A l’occasion de la Nuit des Idées 2021, le Musée national des arts asiatiques – Guimet vous propose une discussion exceptionnelle entre Sophie Makariou, présidente du MNAAG et l’essayiste David Djaïz autour de l’œuvre de Reena Saini Kallat, Verso-Recto-Recto-Verso présentée au MNAAG.
Reena Saini Kallat s’intéresse particulièrement aux textes juridiques fondateurs et aux mots qui y sont contenus et qui confèrent une légitimité aux nations. Elle y souligne les principes universels de liberté et d’égalité, ainsi que leur tendance à créer un ennemi pour leur propre subsistance. Le travail de Reena Saini Kallat met en évidence les limites de la perception, tant des individus que des sociétés, pour révéler les points aveugles qui pourraient permettre de dégager une vision commune.
L’installation monumentale intitulée Verso-Recto-Recto-Verso (2017-2019) présentée à l’hôtel d’Heidelbach est composée de rouleaux de textes teints suivant la technique du tie and dye (teinture par ligature). Ces rouleaux de soie présentent les préambules des constitutions de pays politiquement divisés ou en conflit, fonctionnant par paires : Inde et Pakistan, États-Unis et Cuba, Serbie et Croatie, Soudan et Sud-Soudan, Bangladesh et Inde, Chine et Japon, Corée du Nord et Corée du Sud. Ces textes fondateurs ont été adoptés par leurs citoyens comme une promesse à eux-mêmes de créer des
nations où règneraient justice, liberté, égalité et fraternité. Les textes en anglais sont reproduits en pointillés de façon fragmentaire, révélés par le processus de liaisons et de de teinture tie and dye sur des tissus teints en bleu-noir par des artisans de la ville de Bhuj, dans l’État indien frontalier du Gujarat.
Verso-Recto-Recto-Verso
Reena Saini Kallat, 2019
Présentée par la galerie Nature morte (New Delhi)

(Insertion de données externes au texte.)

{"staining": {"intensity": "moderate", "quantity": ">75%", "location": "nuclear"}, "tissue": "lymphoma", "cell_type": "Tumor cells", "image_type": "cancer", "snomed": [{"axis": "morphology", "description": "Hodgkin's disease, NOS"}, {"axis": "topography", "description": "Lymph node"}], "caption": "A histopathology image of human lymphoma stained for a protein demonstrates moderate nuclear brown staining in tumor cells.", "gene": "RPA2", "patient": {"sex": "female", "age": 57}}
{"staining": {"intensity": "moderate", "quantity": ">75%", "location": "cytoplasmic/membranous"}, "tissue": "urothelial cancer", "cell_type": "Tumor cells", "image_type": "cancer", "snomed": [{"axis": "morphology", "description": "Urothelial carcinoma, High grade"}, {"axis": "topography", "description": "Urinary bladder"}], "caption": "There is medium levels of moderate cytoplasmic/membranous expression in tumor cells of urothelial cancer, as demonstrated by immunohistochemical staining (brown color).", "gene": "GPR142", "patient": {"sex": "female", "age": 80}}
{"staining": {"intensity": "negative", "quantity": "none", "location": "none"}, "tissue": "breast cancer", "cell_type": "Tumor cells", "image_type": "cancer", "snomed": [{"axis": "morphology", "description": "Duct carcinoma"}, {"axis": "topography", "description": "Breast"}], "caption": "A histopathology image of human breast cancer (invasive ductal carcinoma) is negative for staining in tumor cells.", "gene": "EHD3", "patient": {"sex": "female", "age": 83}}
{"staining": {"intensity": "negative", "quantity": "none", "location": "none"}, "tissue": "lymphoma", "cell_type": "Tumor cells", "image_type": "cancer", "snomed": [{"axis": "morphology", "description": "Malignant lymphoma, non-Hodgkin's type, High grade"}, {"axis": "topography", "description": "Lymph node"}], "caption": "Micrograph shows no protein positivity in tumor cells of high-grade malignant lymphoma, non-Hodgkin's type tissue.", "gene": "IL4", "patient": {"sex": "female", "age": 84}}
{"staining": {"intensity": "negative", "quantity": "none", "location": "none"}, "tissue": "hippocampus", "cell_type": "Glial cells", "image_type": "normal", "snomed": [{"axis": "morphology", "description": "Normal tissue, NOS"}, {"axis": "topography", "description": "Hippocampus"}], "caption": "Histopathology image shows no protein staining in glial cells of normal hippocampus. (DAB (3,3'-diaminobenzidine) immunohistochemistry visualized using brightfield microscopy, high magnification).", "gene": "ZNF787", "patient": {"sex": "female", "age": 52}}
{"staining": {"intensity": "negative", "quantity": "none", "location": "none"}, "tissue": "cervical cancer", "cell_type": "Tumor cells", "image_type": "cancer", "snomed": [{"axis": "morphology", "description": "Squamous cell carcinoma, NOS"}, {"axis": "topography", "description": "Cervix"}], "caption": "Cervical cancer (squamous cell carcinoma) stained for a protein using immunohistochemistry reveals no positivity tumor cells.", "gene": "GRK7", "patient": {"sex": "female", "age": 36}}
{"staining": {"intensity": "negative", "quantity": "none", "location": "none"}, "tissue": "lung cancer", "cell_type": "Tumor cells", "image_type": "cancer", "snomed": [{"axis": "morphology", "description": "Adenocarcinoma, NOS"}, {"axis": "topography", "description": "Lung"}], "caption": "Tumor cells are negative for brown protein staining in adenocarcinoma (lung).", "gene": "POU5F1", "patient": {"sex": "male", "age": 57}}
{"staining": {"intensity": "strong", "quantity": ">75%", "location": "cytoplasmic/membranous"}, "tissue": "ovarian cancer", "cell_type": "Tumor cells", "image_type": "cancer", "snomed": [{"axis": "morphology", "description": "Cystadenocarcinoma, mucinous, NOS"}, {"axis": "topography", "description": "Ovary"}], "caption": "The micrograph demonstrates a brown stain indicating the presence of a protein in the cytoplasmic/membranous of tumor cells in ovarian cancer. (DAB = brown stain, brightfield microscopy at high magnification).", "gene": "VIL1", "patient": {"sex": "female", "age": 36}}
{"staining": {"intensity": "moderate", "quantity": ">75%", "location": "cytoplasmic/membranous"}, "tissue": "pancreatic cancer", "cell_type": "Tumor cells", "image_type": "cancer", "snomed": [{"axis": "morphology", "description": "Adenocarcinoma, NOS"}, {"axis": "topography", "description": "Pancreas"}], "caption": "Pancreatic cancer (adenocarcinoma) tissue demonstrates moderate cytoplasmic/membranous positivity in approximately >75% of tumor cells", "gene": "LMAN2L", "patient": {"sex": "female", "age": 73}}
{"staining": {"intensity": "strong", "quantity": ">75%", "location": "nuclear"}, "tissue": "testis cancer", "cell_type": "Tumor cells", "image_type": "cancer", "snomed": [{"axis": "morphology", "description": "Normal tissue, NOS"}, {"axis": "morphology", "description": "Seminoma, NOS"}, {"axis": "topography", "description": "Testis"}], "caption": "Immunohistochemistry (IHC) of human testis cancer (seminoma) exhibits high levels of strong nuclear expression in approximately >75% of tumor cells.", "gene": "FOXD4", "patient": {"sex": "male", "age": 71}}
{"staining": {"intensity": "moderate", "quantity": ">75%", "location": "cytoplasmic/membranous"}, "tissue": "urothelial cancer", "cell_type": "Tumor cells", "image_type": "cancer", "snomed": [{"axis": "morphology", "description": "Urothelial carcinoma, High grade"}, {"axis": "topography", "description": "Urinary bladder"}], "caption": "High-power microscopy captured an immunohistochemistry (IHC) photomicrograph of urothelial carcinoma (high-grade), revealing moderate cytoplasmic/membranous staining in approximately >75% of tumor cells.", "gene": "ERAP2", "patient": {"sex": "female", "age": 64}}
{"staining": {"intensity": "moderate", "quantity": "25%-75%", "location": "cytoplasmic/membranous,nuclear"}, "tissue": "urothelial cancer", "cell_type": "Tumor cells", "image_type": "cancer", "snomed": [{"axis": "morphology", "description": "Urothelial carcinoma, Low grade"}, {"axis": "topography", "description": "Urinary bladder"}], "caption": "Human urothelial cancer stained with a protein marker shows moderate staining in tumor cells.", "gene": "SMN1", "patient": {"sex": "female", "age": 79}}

Au milieu des lignes, les mots passent de l’alphabet latin au braille, écrits en points jaunes. L’artiste remplace les mots communs aux deux préambules par le braille, rendant le texte illisible à la fois pour les voyants et les non-voyants. En utilisant la métaphore de la cécité, l’impénétrabilité du texte suggère également une amnésie collective, résultant d’un échec à comprendre et à se battre pour les valeurs communes sur lesquelles ces nations ont été initialement constituées.
Artiste multidisciplinaire née en 1973 à New Delhi, Reena Saini Kallat travaille aujourd’hui à Mumbai. Sa pratique englobe dessin, photographie, sculpture et vidéo, s’intéresse aux idées qui se maintiennent mutuellement en tension dans un monde de mobilité, de commémoration au lendemain d’une amnésie, ainsi qu’à la promesse et à l’illisibilité des documents juridiques nationaux.
L’œuvre de Reena Saini Kallat est présentée dans le cadre de la manifestation « l’Asie Maintenant » en collaboration avec ASIA NOW, Paris Asian Art Fair.